═════ RECORDS FOR THIS EXERCISE ═════

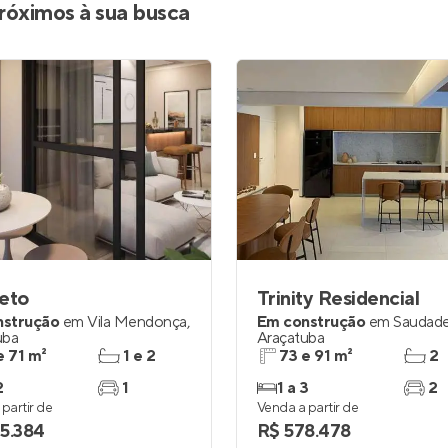
róximos à sua busca
eto
Trinity Residencial
nstrução
em
Vila Mendonça
,
Em construção
em
Saudad
uba
Araçatuba
e 71 m²
1 e 2
73 e 91 m²
2
2
1
1 a 3
2
partir de
Venda a partir de
5.384
R$ 578.478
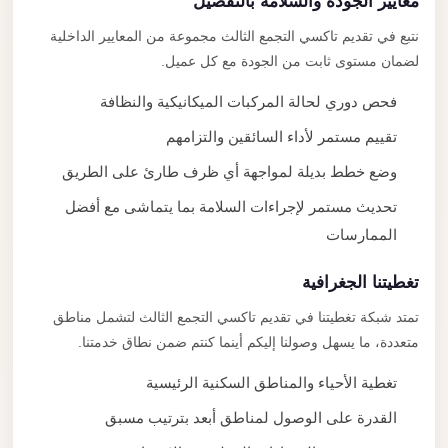
معايير الجودة والسلامة بالتفصيل
نتبع في تقديم تاكسي التجمع الثالث مجموعة من المعايير الداخلية
لضمان مستوى ثابت من الجودة مع كل عميل.
فحص دوري لحالة المركبات الميكانيكية والنظافة
تقييم مستمر لأداء السائقين والتزامهم
وضع خطط بديلة لمواجهة أي ظرف طارئ على الطريق
تحديث مستمر لإجراءات السلامة بما يتماشى مع أفضل
الممارسات
تغطيتنا الجغرافية
تمتد شبكة تغطيتنا في تقديم تاكسي التجمع الثالث لتشمل مناطق
متعددة، ما يسهل وصولنا إليكم أينما كنتم ضمن نطاق خدمتنا.
تغطية الأحياء والمناطق السكنية الرئيسية
القدرة على الوصول لمناطق أبعد بترتيب مسبق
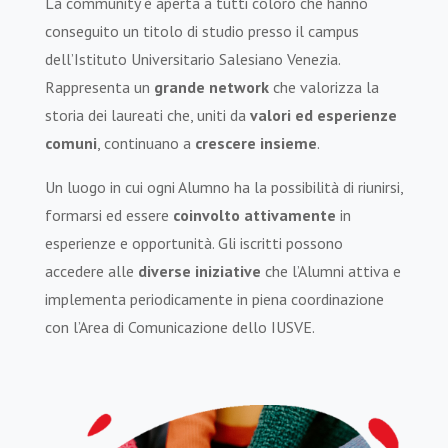
La community è aperta a tutti coloro che hanno
conseguito un titolo di studio presso il campus
dell’Istituto Universitario Salesiano Venezia.
Rappresenta un
grande network
che valorizza la
storia dei laureati che, uniti da
valori ed esperienze
comuni
, continuano a
crescere insieme
.
Un luogo in cui ogni Alumno ha la possibilità di riunirsi,
formarsi ed essere
coinvolto
attivamente
in
esperienze e opportunità. Gli
iscritti possono
accedere alle
diverse iniziative
che l’Alumni attiva e
implementa periodicamente in piena coordinazione
con l’Area di Comunicazione dello IUSVE.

═════

ABOUT THIS EXERCISE:
Put every line of text from the entries above into a single numbered list, omitting blank lines and leaving out the pictures.

YOUR SOLUTION:
1. róximos à sua busca
2. eto
3. Trinity Residencial
4. nstrução
5. em
6. Vila Mendonça
7. ,
8. Em construção
9. em
10. Saudad
11. uba
12. Araçatuba
13. e 71 m²
14. 1 e 2
15. 73 e 91 m²
16. 2
17. 2
18. 1
19. 1 a 3
20. 2
21. partir de
22. Venda a partir de
23. 5.384
24. R$ 578.478
25. معايير الجودة والسلامة بالتفصيل
26. نتبع في تقديم تاكسي التجمع الثالث مجموعة من المعايير الداخلية
27. لضمان مستوى ثابت من الجودة مع كل عميل.
28. فحص دوري لحالة المركبات الميكانيكية والنظافة
29. تقييم مستمر لأداء السائقين والتزامهم
30. وضع خطط بديلة لمواجهة أي ظرف طارئ على الطريق
31. تحديث مستمر لإجراءات السلامة بما يتماشى مع أفضل
32. الممارسات
33. تغطيتنا الجغرافية
34. تمتد شبكة تغطيتنا في تقديم تاكسي التجمع الثالث لتشمل مناطق
35. متعددة، ما يسهل وصولنا إليكم أينما كنتم ضمن نطاق خدمتنا.
36. تغطية الأحياء والمناطق السكنية الرئيسية
37. القدرة على الوصول لمناطق أبعد بترتيب مسبق
38. La community è aperta a tutti coloro che hanno
39. conseguito un titolo di studio presso il campus
40. dell’Istituto Universitario Salesiano Venezia.
41. Rappresenta un
42. grande network
43. che valorizza la
44. storia dei laureati che, uniti da
45. valori ed esperienze
46. comuni
47. , continuano a
48. crescere insieme
49. .
50. Un luogo in cui ogni Alumno ha la possibilità di riunirsi,
51. formarsi ed essere
52. coinvolto
53. attivamente
54. in
55. esperienze e opportunità. Gli
56. iscritti possono
57. accedere alle
58. diverse iniziative
59. che l’Alumni attiva e
60. implementa periodicamente in piena coordinazione
61. con l’Area di Comunicazione dello IUSVE.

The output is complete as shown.